Every year, the Sarva Shiksha Abhiyan (SSA) office receives the grant and then returns it, as children fail to join the centres. In 2015, the SSA office received an approved grant of Rs 36 lakh for 1,911 out-of-school students which were identified during the household survey. Out of 1,911, 1,615 joined the special training centres and 1,400 students were mainstreamed in April 1, 2016. This data clearly indicates that 296 students failed to join the centres in April. So, the Ludhiana Sarva Shiksha Abhiyan office returned a grant of Rs 1.27 lakh to the head office in Chandigarh.
In 2014, the situation was also the same. 1,837 students were traced in the household survey and only 1,665 were mainstreamed in April 2015.
An official from SSA office requesting anonymity, said, “The household survey must be conducted in March instead of December so that the identified students can join the centres from April 1. Whenever we conduct the survey in December, the students identified, either move to other locations or migrate to other states. I believe, this year it will be difficult to get out-of-school students as due to an installation of smart classrooms in the government primary schools most of the students have already enrolled themselves in schools.”
- Section (4) of the Right to Education (RTE) Act, 2009, says “Where a child above six years of age has not been admitted in any school and could not complete his or her elementary education, then, he or she should be admitted in a class appropriate to his or her age.

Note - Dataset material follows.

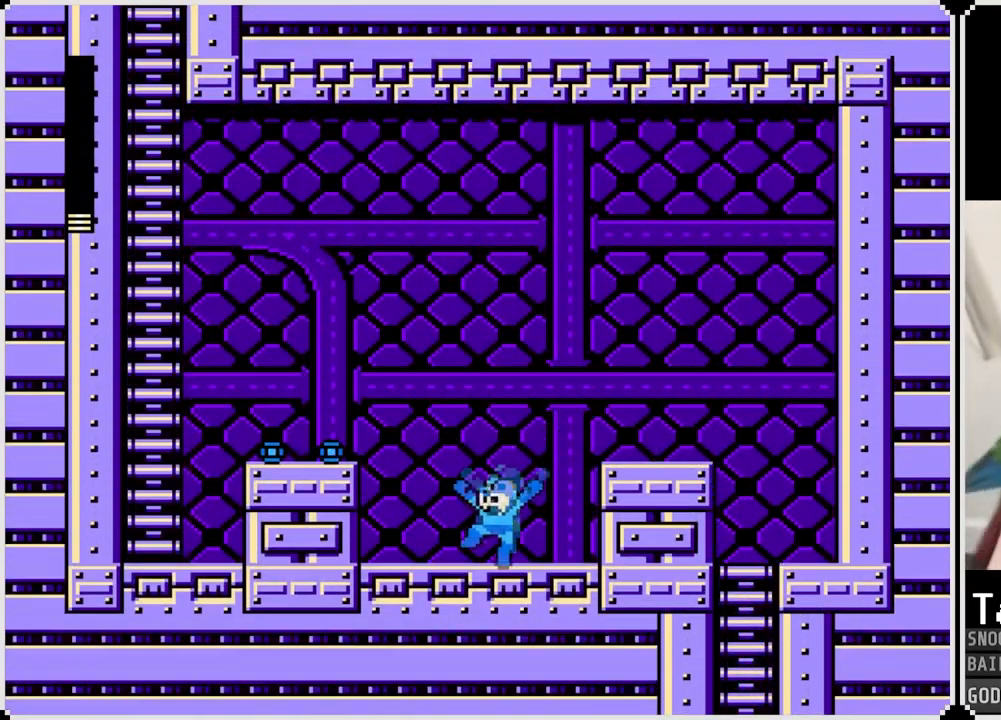
{"buttons": ["DPAD_LEFT"], "left_stick": "center", "right_stick": "center", "events": [[50, "CROSS", "down"], [500, "CROSS", "up"]]}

He or she should be at par with others, must have a right to receive special training within such time-limits.”
A primary school teacher, who wished not to be named, said, “To teach these students, the government has hired special training volunteers but they are not taking any classes. They make these students sit in Class 1 and primary school teachers are teaching them. In the district, the special training centres are running just on papers, however, in reality, these volunteers make out-of-school students sit in our classes. These centres were started by the government to prepare the child for admission in the mainstream schools.”
Director general school education, Punjab, Pradeep Aggarwal, said, “After December, it will be examination time and everybody will be busy in conducting exams of different classes. However, we can think of conducting one more survey in March or April.”